第83話 御神籤

 綾子さんが、ある駅の地下道を歩いていた時のことだという。

 前から歩いてくる人の中に、ふと見覚えのある姿を見つけた。

 高校時代からの友人の由依さんだった。お気に入りだったブランドのワンピースを着て、同じブランドのバッグを持っている。あまり店舗がなく、おまけにデザインが個性的なので、綾子さんはすぐに彼女のことを思い出した。

 そして、まさか、と思った。

 由依さんは昨年、彼氏と心中していた。SNSに「うちら天国に行けるかなぁ???」と書きこんだ後、湖畔に停めた車の中で練炭を焚いたらしい。実は不倫だったとか、親に交際を反対されていたなどという背景はなく、動機のよくわからない死だった。

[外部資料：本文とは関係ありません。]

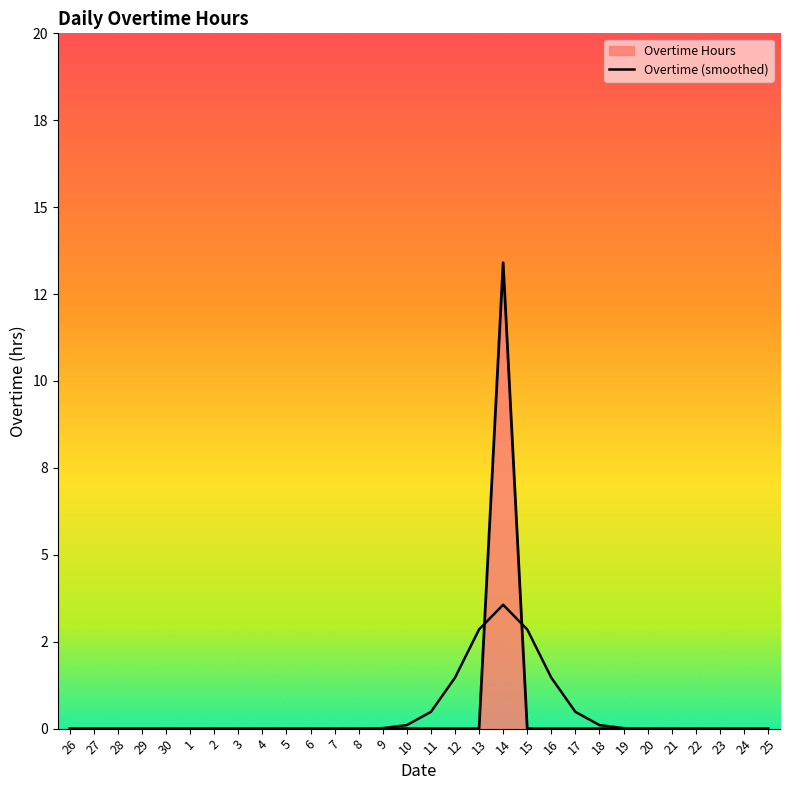

Reading right to left, what are all the values shown in this chart?

25=0.0	24=0.0	23=0.0	22=0.0	21=0.0	20=0.0	19=0.0	18=0.0	17=0.0	16=0.0	15=0.0	14=13.4	13=0.0	12=0.0	11=0.0	10=0.0	9=0.0	8=0.0	7=0.0	6=0.0	5=0.0	4=0.0	3=0.0	2=0.0	1=0.0	30=0.0	29=0.0	28=0.0	27=0.0	26=0.0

 綾子さんは驚きのあまり、足を止めてしまった。そこに後ろから誰かがぶつかってきた。

「あっ、すみません」

 振り返ると、前から歩いてくるはずの由依さんが、上目づかいに睨み付けていた。白目が真っ赤になっていた。

 彼女は綾子さんの右手をとると、何かを握らせてきた。

「ひっ」

 小さな叫び声が出た。由依さんは速足で歩き出し、あっという間に人ごみの中に消えていった。

 右手の中を見ると、細長く折りたたまれた紙があった。

 広げると、どこか知らない神社のおみくじだった。あちこちに乾いた血のようなものが付いていた。

 怖かったのでよく読みもせず、駅のゴミ箱に捨ててしまったという。


 今でもあの地下道を通る機会はたびたびあるが、由依さんには再会していない。

 綾子さんは時々、もしもあのおみくじをきちんと読んでいたらどうなっただろう、と考えることがあるという。